(Keypoint coordinate data)
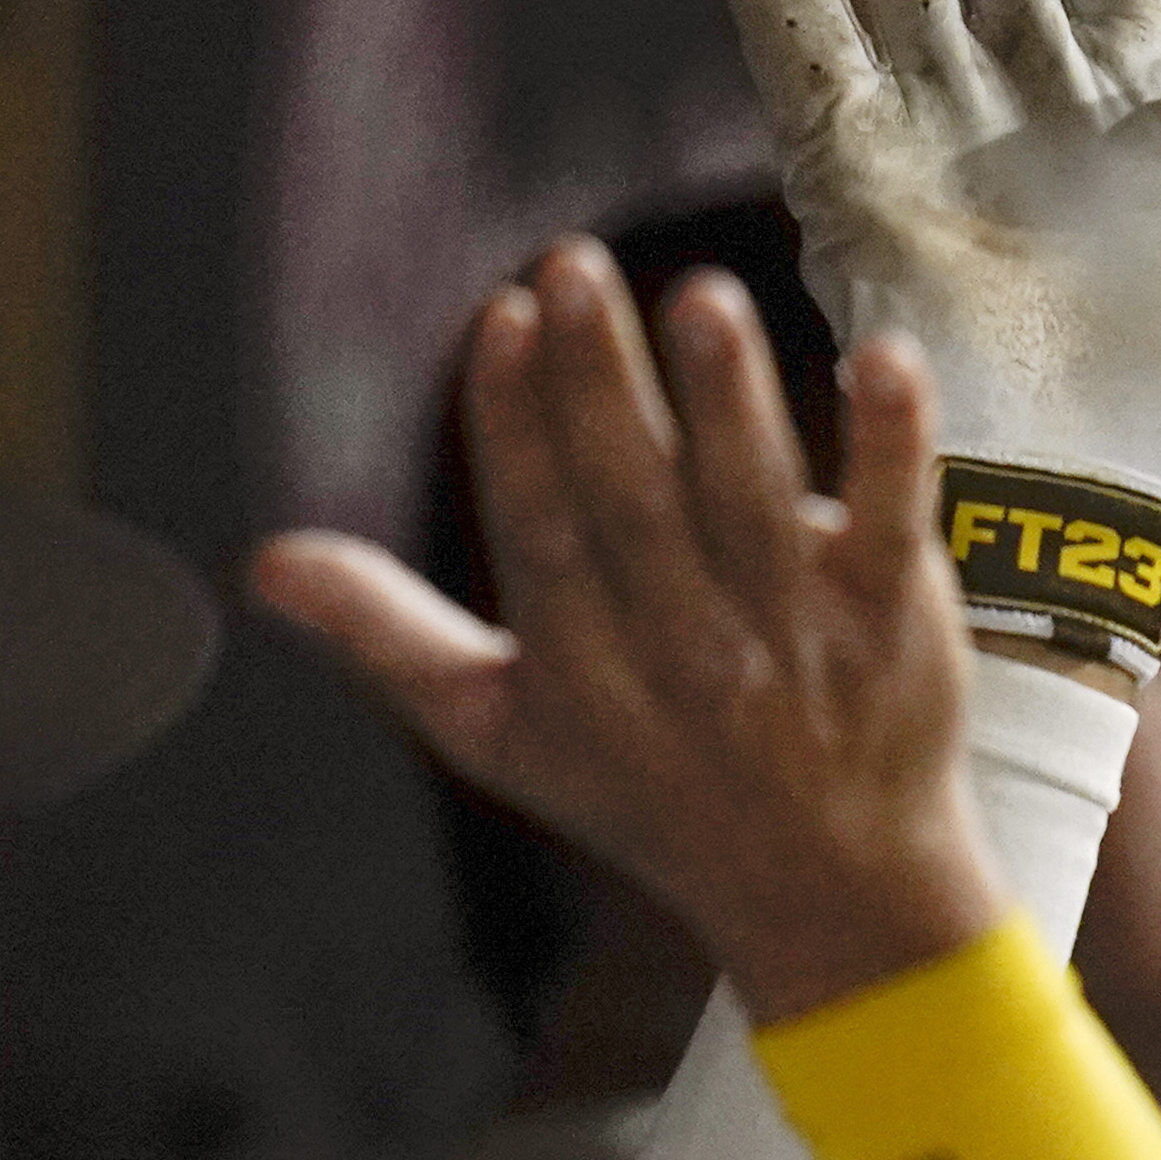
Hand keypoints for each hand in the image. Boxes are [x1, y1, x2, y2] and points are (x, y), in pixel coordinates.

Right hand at [255, 243, 1003, 1024]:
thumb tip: (265, 562)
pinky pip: (894, 523)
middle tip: (577, 266)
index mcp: (583, 660)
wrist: (830, 892)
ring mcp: (796, 636)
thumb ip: (390, 636)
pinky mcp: (895, 625)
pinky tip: (884, 359)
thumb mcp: (501, 732)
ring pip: (753, 501)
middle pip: (636, 498)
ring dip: (729, 397)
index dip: (517, 421)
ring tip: (702, 299)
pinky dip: (892, 444)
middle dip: (602, 381)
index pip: (540, 525)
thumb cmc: (651, 793)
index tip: (505, 316)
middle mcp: (687, 647)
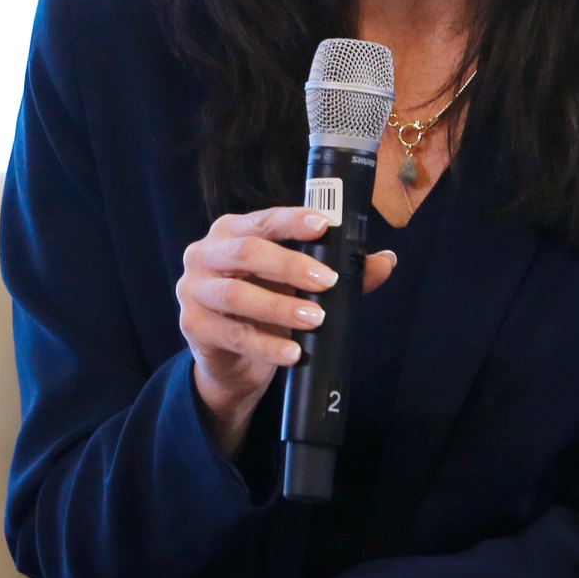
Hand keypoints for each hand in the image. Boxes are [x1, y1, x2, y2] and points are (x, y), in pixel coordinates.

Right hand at [177, 205, 395, 455]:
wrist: (231, 358)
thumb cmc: (266, 304)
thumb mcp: (298, 284)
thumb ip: (338, 269)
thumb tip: (385, 261)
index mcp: (233, 230)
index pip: (264, 219)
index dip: (293, 220)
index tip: (324, 224)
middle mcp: (206, 253)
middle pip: (247, 252)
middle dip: (291, 265)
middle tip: (328, 281)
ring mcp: (194, 290)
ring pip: (237, 295)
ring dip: (280, 306)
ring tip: (316, 318)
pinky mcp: (193, 326)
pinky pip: (233, 335)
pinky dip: (266, 345)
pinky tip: (293, 352)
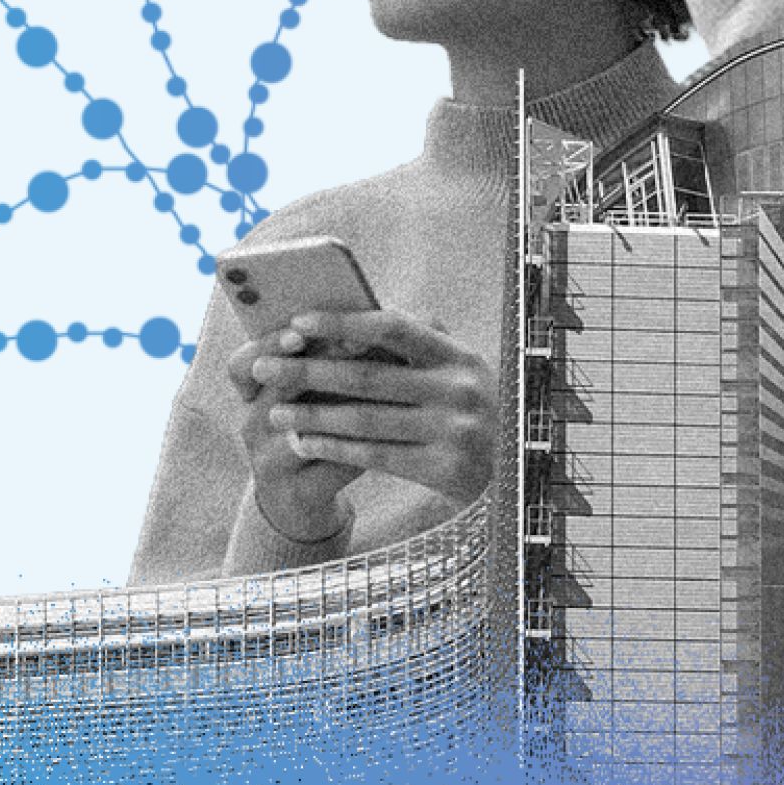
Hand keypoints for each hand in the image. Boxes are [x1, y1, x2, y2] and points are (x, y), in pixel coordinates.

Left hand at [228, 309, 495, 542]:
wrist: (520, 471)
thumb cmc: (472, 409)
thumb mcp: (461, 369)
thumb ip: (418, 341)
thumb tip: (351, 313)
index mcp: (459, 355)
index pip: (394, 327)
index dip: (342, 323)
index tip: (297, 323)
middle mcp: (459, 390)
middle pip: (368, 377)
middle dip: (308, 372)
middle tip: (263, 369)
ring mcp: (454, 432)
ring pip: (365, 420)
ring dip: (312, 417)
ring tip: (274, 413)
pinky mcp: (446, 470)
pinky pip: (375, 456)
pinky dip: (334, 448)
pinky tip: (303, 444)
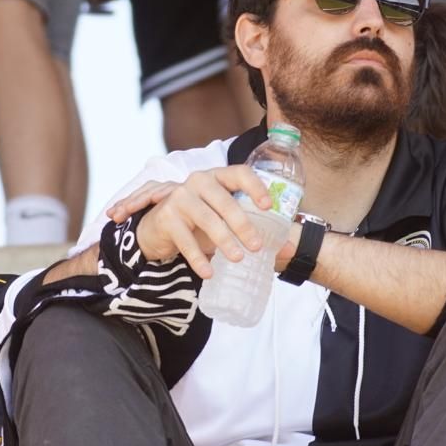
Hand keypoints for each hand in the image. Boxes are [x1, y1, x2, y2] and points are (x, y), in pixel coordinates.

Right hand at [123, 167, 273, 279]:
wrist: (157, 228)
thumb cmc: (198, 221)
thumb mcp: (224, 221)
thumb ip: (254, 231)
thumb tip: (289, 250)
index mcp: (217, 177)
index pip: (239, 173)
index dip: (255, 187)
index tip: (268, 206)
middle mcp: (198, 181)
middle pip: (224, 200)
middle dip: (242, 224)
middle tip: (257, 246)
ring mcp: (180, 198)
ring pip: (207, 219)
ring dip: (224, 240)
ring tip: (237, 258)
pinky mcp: (166, 217)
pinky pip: (186, 240)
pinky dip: (198, 258)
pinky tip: (208, 272)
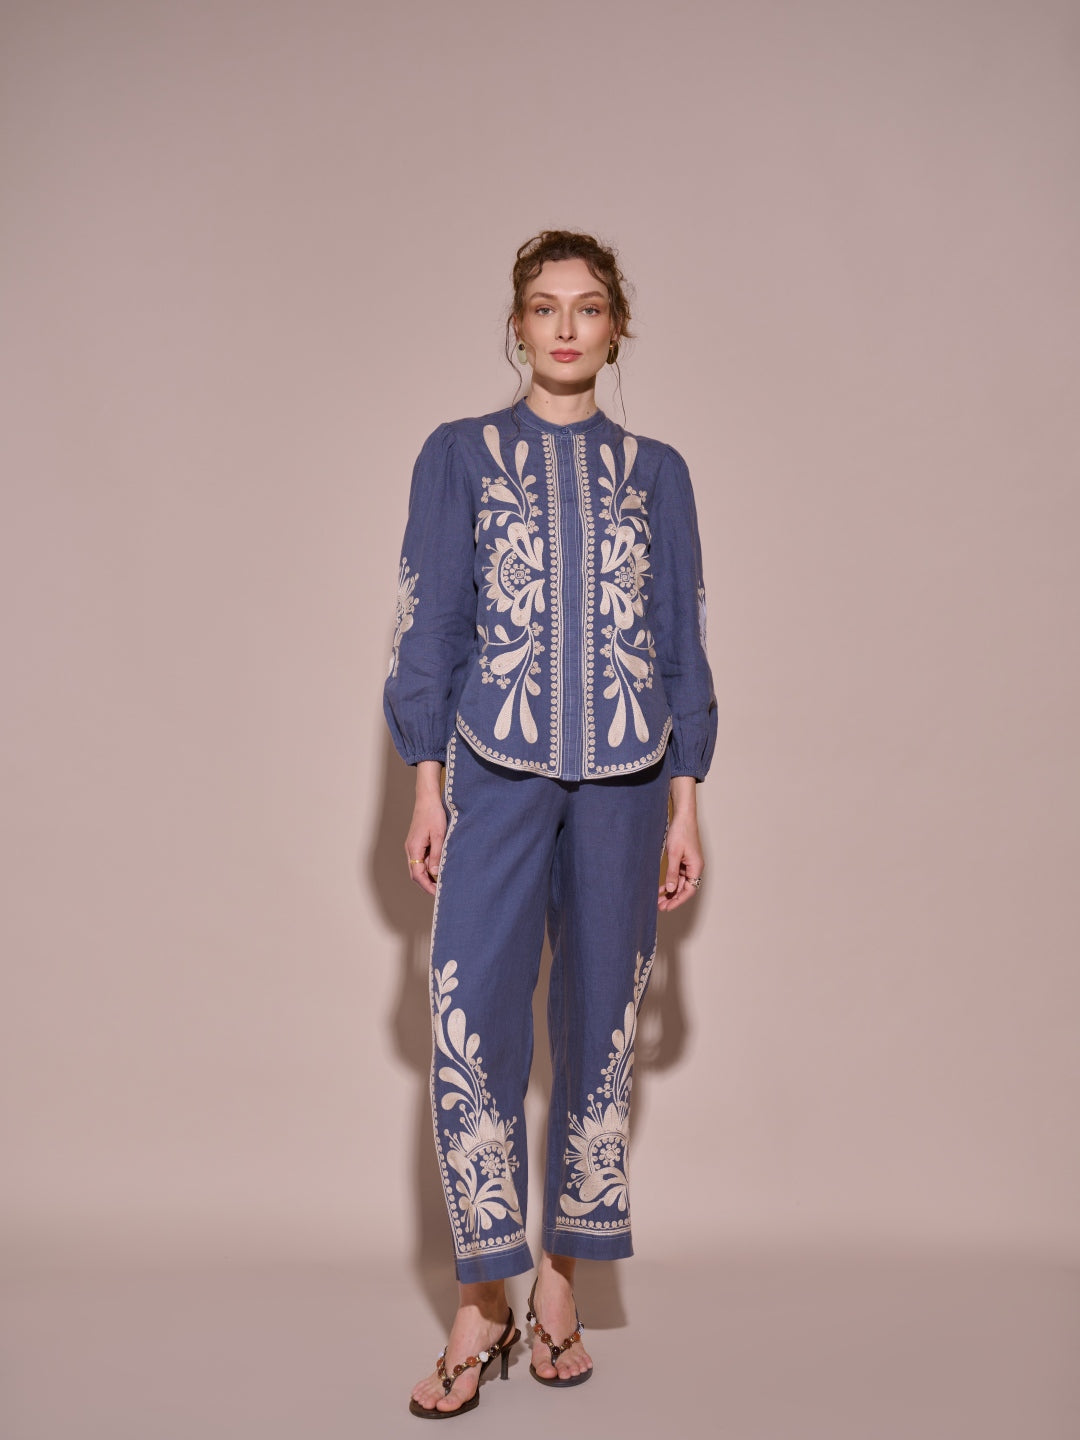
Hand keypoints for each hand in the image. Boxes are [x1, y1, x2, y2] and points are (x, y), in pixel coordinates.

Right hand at [405, 761, 445, 895]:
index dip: (427, 886)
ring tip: (442, 880)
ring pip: (418, 866)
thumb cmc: (434, 814)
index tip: (438, 893)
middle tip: (441, 890)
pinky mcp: (417, 842)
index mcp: (414, 848)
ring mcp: (413, 845)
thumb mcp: (439, 835)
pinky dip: (429, 866)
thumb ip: (437, 855)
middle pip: (416, 873)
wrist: (427, 798)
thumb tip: (434, 873)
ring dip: (428, 875)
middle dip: (427, 883)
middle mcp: (410, 849)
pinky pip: (421, 858)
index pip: (417, 875)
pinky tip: (439, 866)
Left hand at [658, 779, 704, 911]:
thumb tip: (672, 889)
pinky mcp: (684, 860)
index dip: (678, 900)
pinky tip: (661, 888)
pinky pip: (678, 876)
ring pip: (681, 883)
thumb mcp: (674, 854)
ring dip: (671, 892)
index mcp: (696, 867)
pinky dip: (670, 882)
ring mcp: (690, 864)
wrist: (683, 816)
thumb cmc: (681, 832)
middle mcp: (695, 867)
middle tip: (660, 906)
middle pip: (685, 889)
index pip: (689, 890)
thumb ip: (672, 872)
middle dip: (673, 898)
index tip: (667, 908)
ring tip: (658, 900)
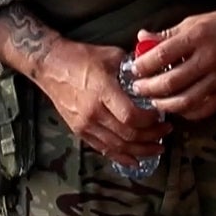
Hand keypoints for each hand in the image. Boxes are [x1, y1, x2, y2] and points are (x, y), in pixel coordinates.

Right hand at [34, 39, 169, 168]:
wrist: (50, 66)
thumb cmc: (80, 58)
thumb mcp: (111, 55)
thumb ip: (133, 67)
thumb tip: (153, 73)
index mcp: (103, 91)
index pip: (131, 116)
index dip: (150, 121)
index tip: (161, 116)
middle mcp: (93, 111)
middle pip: (128, 135)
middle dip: (151, 137)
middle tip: (165, 132)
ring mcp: (85, 124)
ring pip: (117, 147)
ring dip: (140, 150)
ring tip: (156, 148)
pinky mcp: (79, 130)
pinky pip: (103, 149)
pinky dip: (120, 157)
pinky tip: (134, 160)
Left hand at [127, 1, 215, 122]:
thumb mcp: (196, 20)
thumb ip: (168, 33)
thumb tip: (142, 38)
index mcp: (197, 37)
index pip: (161, 56)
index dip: (142, 66)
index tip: (133, 69)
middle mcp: (208, 59)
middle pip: (169, 82)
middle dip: (147, 88)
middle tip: (138, 88)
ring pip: (184, 101)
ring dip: (164, 104)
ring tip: (154, 100)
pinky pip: (204, 109)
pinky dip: (187, 112)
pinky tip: (178, 108)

▶ _What this task involves_
Your answer must be an exact copy of the records, without the pictures.

▶ _Response to the task_
Hand keypoints for each hand in the image. Boxes are [x1, y1, x2, y2] and points are (x, y), in pixel coordinates.

Right hand at [255, 243, 1003, 1024]:
thumb tip: (265, 562)
pinky pip: (894, 523)
middle tip: (577, 266)
index mcp: (583, 660)
wrist: (830, 892)
ring mcp: (796, 636)
thumb ip: (390, 636)
pinky mcp: (895, 625)
pinky tip: (884, 359)
thumb mcp: (501, 732)
ring pip: (753, 501)
middle pip: (636, 498)
ring dip: (729, 397)
index dip: (517, 421)
ring tip: (702, 299)
pinky dip: (892, 444)
middle dip: (602, 381)
index pip: (540, 525)
thumb cmc: (651, 793)
index tip: (505, 316)
middle mcp: (687, 647)
Hand keypoints for each hand in the image. Boxes are [x1, y1, x2, y2] and points are (x, y), in pixel coordinates.

Right hand at [177, 205, 395, 455]:
wrist: (231, 358)
thumb cmc: (266, 304)
thumb mcp: (298, 284)
thumb ip: (338, 269)
thumb tip: (385, 261)
index mcp: (233, 230)
index pip: (264, 219)
index dip: (293, 220)
index tip: (324, 224)
middle mcp: (206, 253)
middle pip: (247, 252)
middle dip: (291, 265)
middle tip: (328, 281)
ring mcp: (194, 290)
ring pip: (237, 295)
ring dip: (280, 306)
ring tip: (316, 318)
pinky mcp: (193, 326)
pinky pip: (233, 335)
pinky dip: (266, 345)
pinky tip: (293, 352)
Hand keypoints for each hand in the image. Boxes are [x1, y1, x2, y2] and points are (x, y), in pixel coordinates.

Left hand at [228, 309, 495, 542]:
wrist: (520, 471)
thumb cmc: (472, 409)
thumb mcp: (461, 369)
thumb ip: (418, 341)
thumb tip: (351, 313)
index mcp: (459, 355)
index pip: (394, 327)
index dip: (342, 323)
index tip: (297, 323)
middle mcp: (459, 390)
middle pip: (368, 377)
middle dip: (308, 372)
middle tip: (263, 369)
ring mcp: (454, 432)
ring pip: (365, 420)
ring dip: (312, 417)
ring tip: (274, 413)
pinky mcp: (446, 470)
pinky pip: (375, 456)
pinky dip: (334, 448)
pinky tip: (303, 444)
Hand keypoints for each hand in the image. Boxes are [x1, y1, x2, y2] and points are (x, y), in pixel coordinates.

Right hand at [123, 167, 273, 279]:
wrist: (157, 228)
thumb cmc: (198, 221)
thumb mcp: (224, 221)
thumb ip: (254, 231)
thumb tip: (289, 250)
index mcp: (217, 177)
index pip: (239, 173)
index dip: (255, 187)
index tip: (268, 206)
middle mcp: (198, 181)
middle pip: (224, 200)
middle dip: (242, 224)
middle tip: (257, 246)
ring mcp: (180, 198)
ring pip: (207, 219)
ring dip: (224, 240)
ring tip: (237, 258)
pinky mcp: (166, 217)
pinky pip: (186, 240)
pinky dip: (198, 258)
pinky tip: (208, 272)
Hand keypoints for each hand in the image. Boxes are [x1, y1, x2, y2] and points are (x, y), in pixel coordinates.

Right hand at [405, 761, 445, 895]:
index dip: (427, 886)
ring tip: (442, 880)
ring pip: (418, 866)
thumb cmc: (434, 814)
index tip: (438, 893)
middle tip: (441, 890)
pinky mcp: (417, 842)
index mcp: (414, 848)
ring mcp: (413, 845)
thumb mcp: (439, 835)
pinky dip: (429, 866)
thumb ip: (437, 855)
middle pip: (416, 873)
wrist: (427, 798)
thumb tip: (434, 873)
ring dip: (428, 875)
middle dip: (427, 883)
middle mcp: (410, 849)
pinky pip: (421, 858)
index pip: (417, 875)
pinky tip: (439, 866)
Left hand at [658, 779, 704, 911]:
thumb tip: (672, 889)
pinky mcp: (684, 860)
index dip: (678, 900)
pinky tip: (661, 888)
pinky pip: (678, 876)
ring pip: (681, 883)
thumb mcp: (674, 854)
ring dip: (671, 892)
index mcp: (696, 867)
pinky dip: (670, 882)
ring mcp: (690, 864)
wrist: (683, 816)
thumb cmc: (681, 832)
middle mcp: (695, 867)
middle tip: (660, 906)
middle pip: (685, 889)
index pip: (689, 890)
thumb ip: (672, 872)
middle dip: (673, 898)
index tip: (667, 908)
ring tip: (658, 900)
Hand keypoints for each hand in the image. Boxes are [x1, y1, x2, y2] and points are (x, y), in pixel coordinates.

Right hand at [34, 39, 169, 168]:
wrist: (50, 66)
thumb cmc: (80, 58)
thumb mcp: (111, 55)
thumb ip: (133, 67)
thumb tip: (153, 73)
index mcp: (103, 91)
index pip: (131, 116)
index dip: (150, 121)
index tip: (161, 116)
middle mcp: (93, 111)
middle pip: (128, 135)
middle dip: (151, 137)
middle tip: (165, 132)
ring mcp: (85, 124)
ring pip: (117, 147)
ring dip: (140, 150)
ring tip: (156, 148)
pinky mcp: (79, 130)
pinky pip: (103, 149)
pinky dip: (120, 157)
pinky tip: (134, 160)
Left hand at [127, 1, 215, 122]:
thumb mcp: (196, 20)
thumb ip: (168, 33)
thumb tip: (142, 38)
index mcp: (197, 37)
index pip: (161, 56)
index dip: (142, 66)
index tip: (133, 69)
middle mcp: (208, 59)
middle pip: (169, 82)
middle dip: (147, 88)
middle tip: (138, 88)
ring pip: (184, 101)
ring dip: (164, 104)
ring tip: (154, 100)
pinky pip: (204, 109)
pinky dip: (187, 112)
pinky tip: (178, 108)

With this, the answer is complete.